La chanson déclenche immédiatement une polémique nationale. Philippe Clay reçoit des menaces et des lettres d’insultes de la part d’étudiants et de sympathisants de gauche. Malgré cette hostilité, le disque rencontre un succès commercial phénoménal, se vendant à plus de 1 800 000 exemplaires. Cette performance place « Mes universités » parmi les plus gros succès de l’année 1971. La mélodie entraînante de Daniel Faure facilite la mémorisation de ce réquisitoire générationnel, amplifiant l’impact du message.

Philippe Clay, la voix de la France conservatrice.

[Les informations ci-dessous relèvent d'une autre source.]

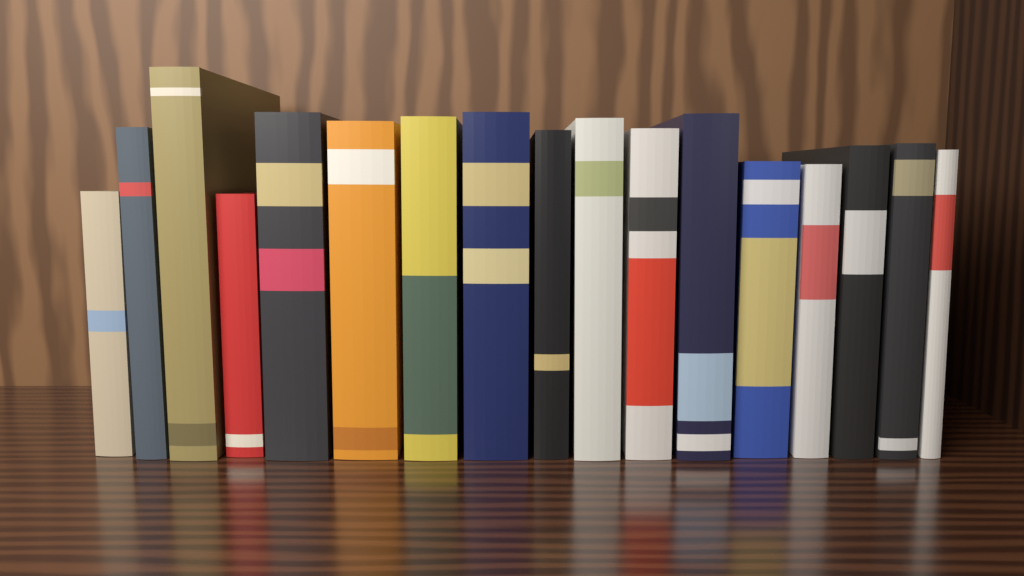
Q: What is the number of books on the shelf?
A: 17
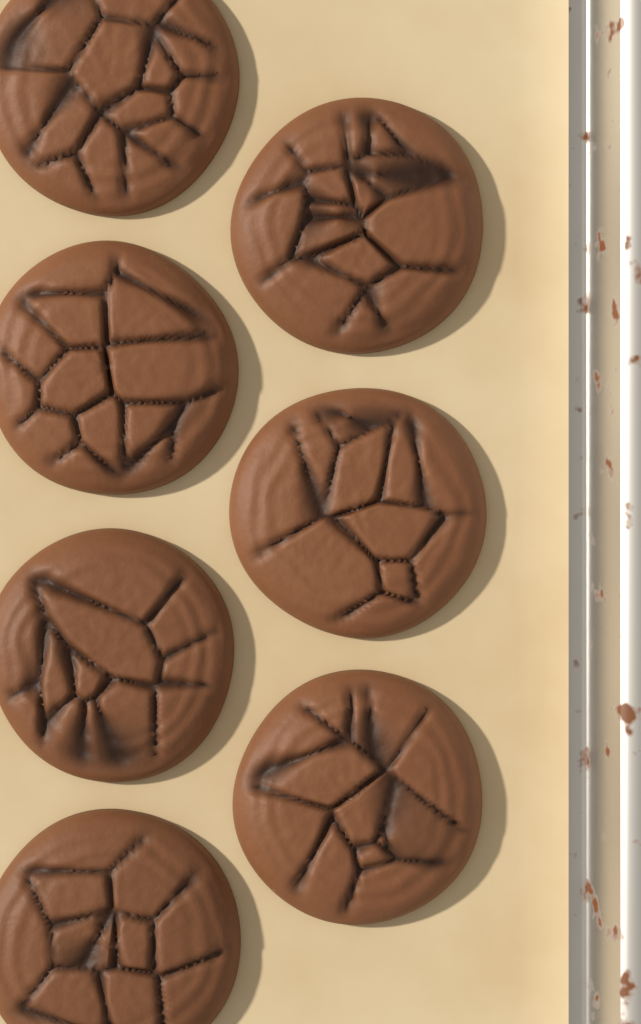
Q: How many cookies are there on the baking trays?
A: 7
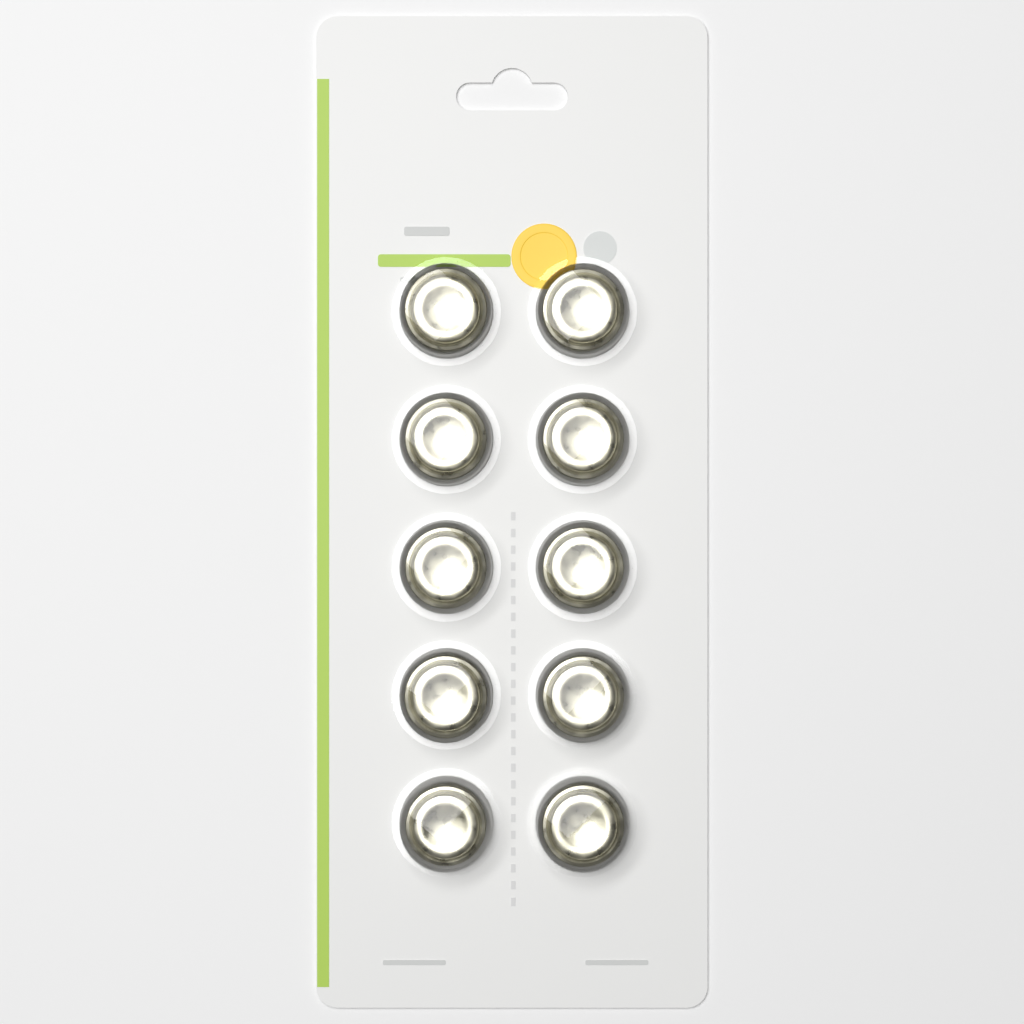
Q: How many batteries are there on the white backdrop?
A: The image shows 10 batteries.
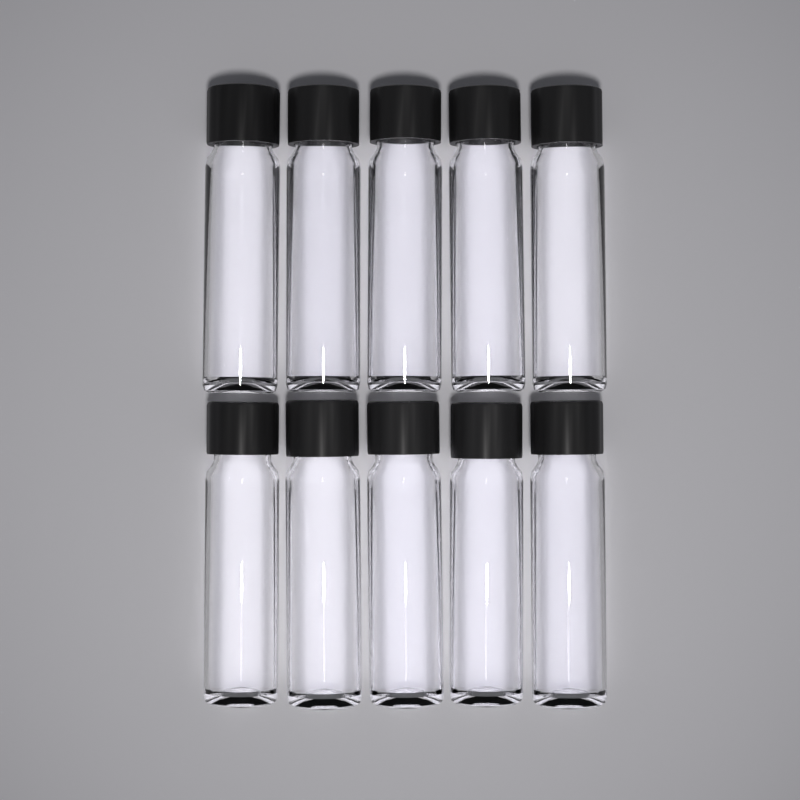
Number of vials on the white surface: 10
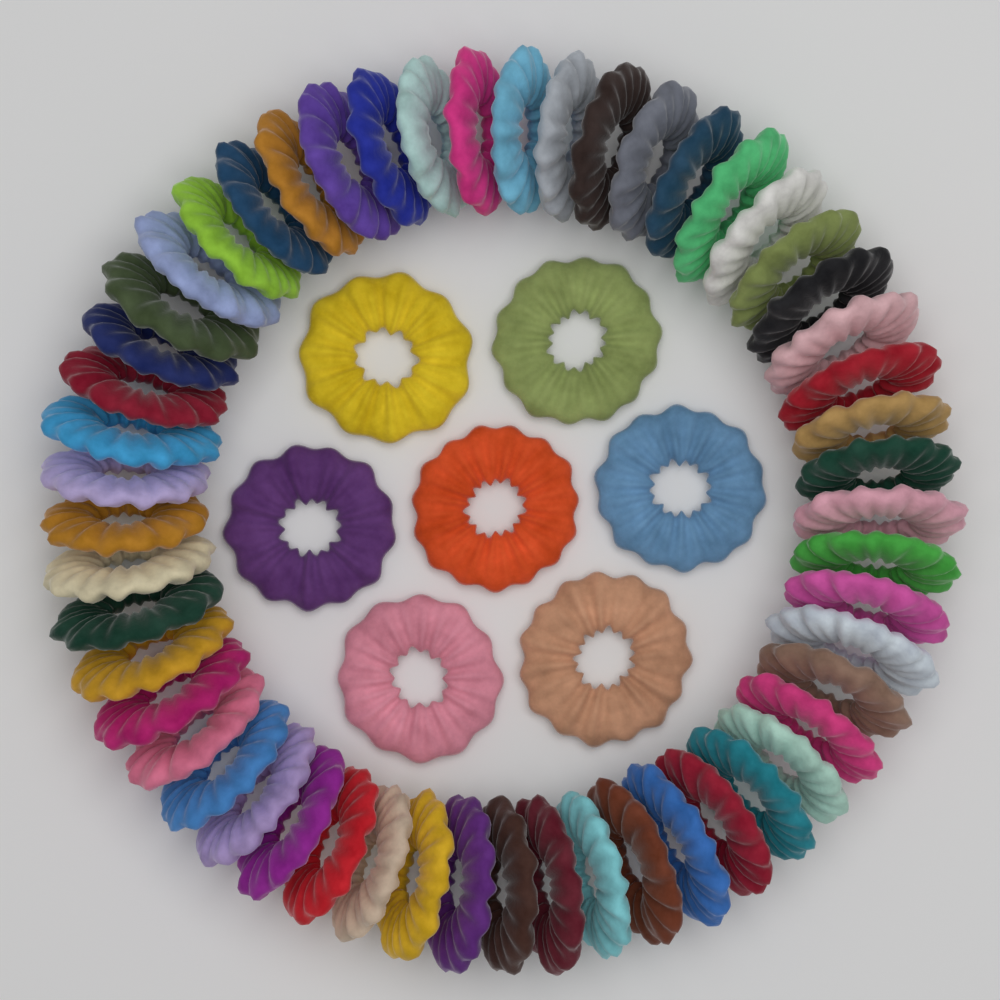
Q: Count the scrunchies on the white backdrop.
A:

Ce 45 tours marque un tournant idéologique majeur dans la carrière de Philippe Clay. L’ancien résistant qui avait rejoint un maquis à 16 ans en 1943 prend désormais position contre les mouvements contestataires de l’après-68. Cette évolution politique se confirme avec la sortie, la même année 1971, de « La Quarantaine », autre collaboration avec Henri Djian et Daniel Faure sur le même registre anticontestataire. Ces chansons annoncent son adhésion future au RPR de Jacques Chirac dans la décennie suivante.

Un succès controversé

Le triomphe commercial de « Mes universités » révèle l’existence d’un public conservateur en quête d’expression artistique. Cette France silencieuse trouve en Philippe Clay un porte-voix inattendu, lui qui avait bâti sa réputation dans les cabarets de Saint-Germain-des-Prés aux côtés de Boris Vian et Jacques Prévert. L’efficacité du propos tient à cette légitimité d’ancien résistant que nul ne peut contester. Son expérience de la guerre, évoquée dans le refrain sur le ton de la nostalgie assumée, résonne chez une génération qui se sent incomprise par la jeunesse révoltée.

L’impact artistique

Cette réussite redonne une seconde carrière à Philippe Clay qui enchaîne ensuite avec d’autres titres dans la même veine. Henri Djian devient son parolier attitré pour plusieurs années, signant également « La Quarantaine », « Sidi Bel Abbès » ou encore « Marie la France » en 1974. Daniel Faure poursuit également cette collaboration fructueuse, apportant ses mélodies à ce répertoire de la France traditionnelle. L’équipe créative ainsi constituée produit un corpus cohérent qui accompagne l’évolution politique de Philippe Clay vers la droite.

Un legs durable

Ce disque de 1971 reste l’un des témoignages les plus saisissants des fractures françaises post-soixante-huitardes. « Mes universités » cristallise les tensions entre générations avec une rare efficacité, dépassant le simple cadre de la chanson pour devenir un phénomène sociologique. Le style de Philippe Clay trouve ici sa maturité définitive, mêlant confession personnelle et prise de position politique. Cette alchimie entre l’intime et le collectif explique la portée exceptionnelle de ce 45 tours. Écoutez ces deux faces, et vous saisirez l’esprit d’une époque où la chanson française savait encore diviser et rassembler avec la même passion.